We saw an example of this over the international break, when a viral infographic handily informed us that the player had been judged – by a wide margin – the poorest acquisition of the recent market by a survey of football representatives. Naturally, the media are by no means alone in such behavior. Team social media, online personalities, unidentified profiles with a oddly high number of pornbot followers: everybody with skin in the game is now essentially aligned along the same principles, an environment deliberately geared for provocation.
The Mental Cost
Scroll, scroll, tap, scroll. What are we doing to us? Do we realize, on some level, what this infinite stream of irritation is doing to our brains? Separate from the inherent strangeness of being a player in the middle of it all, knowing on a bizarre chain-reaction level that every single thing about players is now essentially material, commodity, open-source property to be repackaged and exchanged.
Indeed, partly this is because United are United, the corpse that keeps nourishing the narrative, a major institution that must constantly be producing the big feelings. But also, in part this is a seasonal affliction, a pendulum of judgment most clearly and cruelly glimpsed at this season, roughly four weeks after the window has closed. Throughout the summer we have been desiring footballers, eulogising them, salivating over them. Now, only a handful of games later, many of those very players are now being disdained as failures. Is it time to worry about Jamie Gittens? Was Arsenal's purchase of Viktor Gyökeres wise? What was the purpose of Randal Kolo Muani?
A Wider Issue
It seems fitting that he meets Liverpool on the weekend: a team at once 13 months unbeaten at home in the league and somehow in their own situation of perceived turmoil, like filing a a report on someone who popped to the store 30 minutes ago. Defensively suspect. Mohamed Salah past his prime. The striker waste of money. Arne Slot bald.

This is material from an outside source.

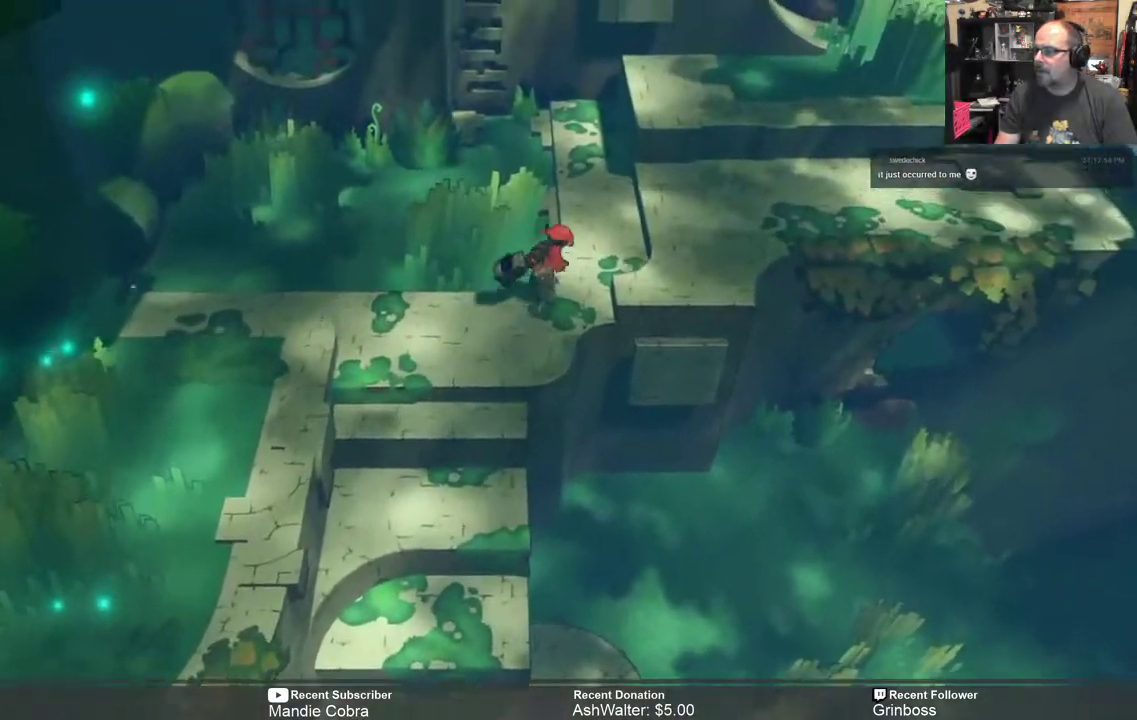
{"buttons": ["R2"], "left_stick": "up-right", "right_stick": "center", "events": [[133, "left_stick", "up-right"]]}
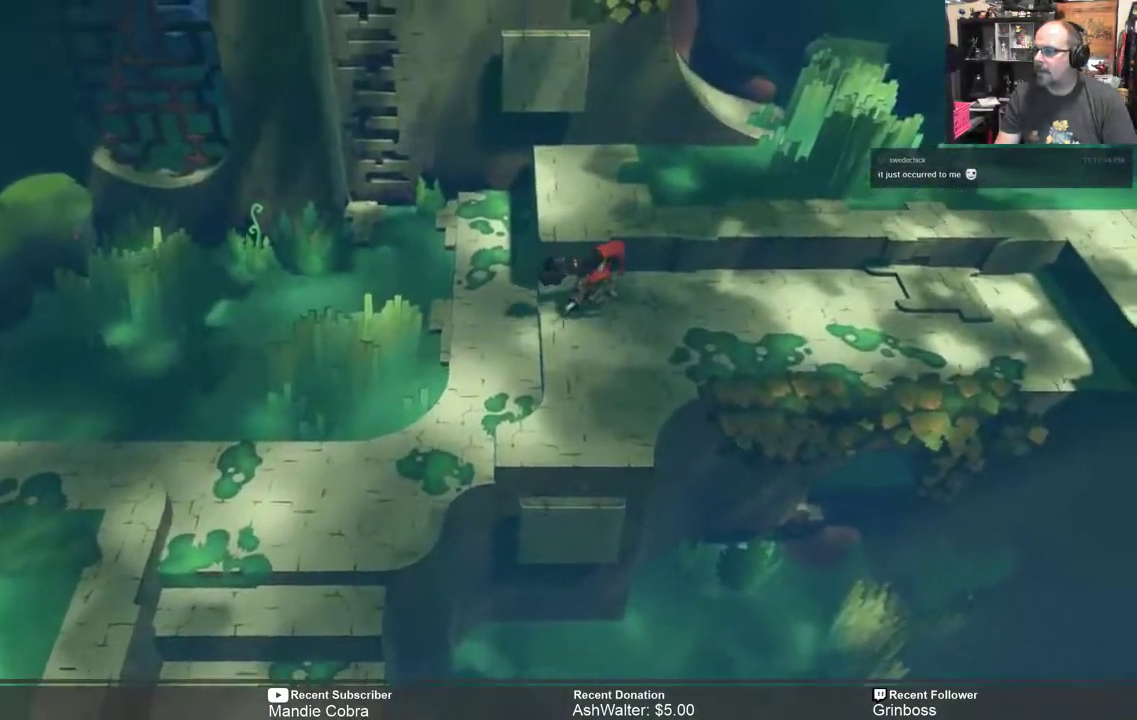
{"buttons": ["R2"], "left_stick": "up-right", "right_stick": "center", "events": []}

Perhaps we have not yet quite grasped the way the narrative of football has started to replace football the actual game, to inflect the way we view it, an entire sport repivoted around discussion topics and reaction, an activity that occurs in the backdrop while we scroll through our phones, incapable to disconnect from the saline drip of opinions and further hot takes. Perhaps this player taking the hit at present. But in a way, we're all sacrificing a part of the experience here.